**GIVEN PASSAGE**
In the spirit of conservatism (gives egoism a kick), I decided to try out a variation of 'smallcaps' suggestion as follows,
1 Jan 12 : + (Mkt Value of Stocks on 31 Dec11)
<Date> : <CashFlow>
31 Dec 12 : - (Mkt Value of Stocks on 30 Jun 12)
CashFlow = <Total SELL> + <Total DIV> - <Total BUY>
There are actually 4 different scenarios depending on your Profitabilty (Profit or Loss) + CashFlow (Net Inflow or OutFlow) and the <Date> will have to be adjusted to give a more conservative result.
Case 1 : Profitable Year
(a) <Total SELL> + <Total DIV> MORE THAN <Total BUY>
In this case, I'd use <DATE> = End Period eg. 31 Dec 12
(b) <Total SELL> + <Total DIV> LESS THAN <Total BUY>
In this case, I'd use <DATE> = Beginning Period eg. 1 Jan 12
Case 2 : Loss Year
(a) <Total SELL> + <Total DIV> MORE THAN <Total BUY>
In this case, I'd use <DATE> = Beginning Period eg. 1 Jan 12
(b) <Total SELL> + <Total DIV> LESS THAN <Total BUY>
In this case, I'd use <DATE> = End Period eg. 31 Dec 12
Hope I got the above right! Spending time to play around with this XIRR thingy is going to affect my real XIRR...

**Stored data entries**

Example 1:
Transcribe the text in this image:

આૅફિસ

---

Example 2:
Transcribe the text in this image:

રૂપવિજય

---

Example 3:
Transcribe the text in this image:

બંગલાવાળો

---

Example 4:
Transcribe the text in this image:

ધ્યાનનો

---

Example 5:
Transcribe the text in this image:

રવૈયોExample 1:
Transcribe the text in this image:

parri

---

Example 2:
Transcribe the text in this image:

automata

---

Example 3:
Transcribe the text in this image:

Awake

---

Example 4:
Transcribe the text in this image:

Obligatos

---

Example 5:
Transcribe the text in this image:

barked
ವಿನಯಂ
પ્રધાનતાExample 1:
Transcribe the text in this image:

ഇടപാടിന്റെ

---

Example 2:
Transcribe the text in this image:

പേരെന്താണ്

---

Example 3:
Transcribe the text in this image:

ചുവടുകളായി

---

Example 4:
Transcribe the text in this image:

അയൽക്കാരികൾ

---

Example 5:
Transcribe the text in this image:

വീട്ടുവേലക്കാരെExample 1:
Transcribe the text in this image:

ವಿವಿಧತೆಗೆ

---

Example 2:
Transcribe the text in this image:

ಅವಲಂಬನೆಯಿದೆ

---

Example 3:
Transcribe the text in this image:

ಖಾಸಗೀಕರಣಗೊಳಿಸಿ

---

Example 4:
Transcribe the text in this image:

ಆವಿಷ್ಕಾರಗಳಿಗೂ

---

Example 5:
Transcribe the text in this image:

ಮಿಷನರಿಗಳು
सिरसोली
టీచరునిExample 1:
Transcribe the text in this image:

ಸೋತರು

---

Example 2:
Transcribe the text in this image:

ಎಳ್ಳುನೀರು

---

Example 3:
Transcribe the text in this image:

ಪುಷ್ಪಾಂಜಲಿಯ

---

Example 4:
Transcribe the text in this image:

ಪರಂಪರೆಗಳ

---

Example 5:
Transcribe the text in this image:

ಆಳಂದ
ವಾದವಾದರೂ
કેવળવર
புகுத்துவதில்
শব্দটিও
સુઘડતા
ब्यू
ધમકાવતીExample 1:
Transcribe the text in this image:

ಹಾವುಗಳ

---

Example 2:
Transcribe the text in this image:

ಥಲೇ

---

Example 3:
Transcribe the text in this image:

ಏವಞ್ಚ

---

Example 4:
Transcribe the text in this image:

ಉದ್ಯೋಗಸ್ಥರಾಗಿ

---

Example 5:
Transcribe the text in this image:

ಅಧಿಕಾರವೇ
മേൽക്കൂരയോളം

**REQUIREMENT 1**
Answer these questions about the XIRR post, one line each:
(a) What formula does it give for CashFlow?
(b) In a profitable year where total sells plus dividends exceed total buys, which date does it use?
(c) In a loss year where total sells plus dividends exceed total buys, which date does it use?
**REQUIREMENT 2**
Go on with the XIRR post from its last sentence, in the same casual forum voice.
These records were drawn from a different source than the text.

**TASK OUTPUT 1**
(a) CashFlow = Total SELL + Total DIV - Total BUY.
(b) The end of the period, for example 31 Dec 12.
(c) The beginning of the period, for example 1 Jan 12.

**TASK OUTPUT 2**
My thoughts on the 'conservertism' aspects of using XIRR. As posted by 'swakoo' and 'corydorus', it depends on what you are trying to measure or benchmark against.
In the 1st approach where I recognised all stocks related transactions (buy/sell/div) as cashflows and I don't have any cash balance at any one time, what I hoped to measure is Stocks Investment / Trading performance. Here, we're assuming a 100% efficiency usage of cash but which in real life, is unlikely possible.
This is where the conservative approach as suggested by 'smallcaps' comes in. I used a variation and computed a minimum 'Working Capital' from <Sell + Div - Buy> which I introduced as a cashflow item. Depending on whether you'd been making a Nett Profit or Loss, as described above, we can recognise this 'Working Capital' cashflow at the beginning or end of period for maximum conservativeness. You can also put it in the middle of the period if you want to tread on middle ground...
Still, we are kind of assuming a 100% efficiency in 'Working Capital' deployment here and which in real life is also unlikely. What happens to our other Free Cash while we wait for the ideal price to come along? Very likely, it's earning <1% bank interest in the bank.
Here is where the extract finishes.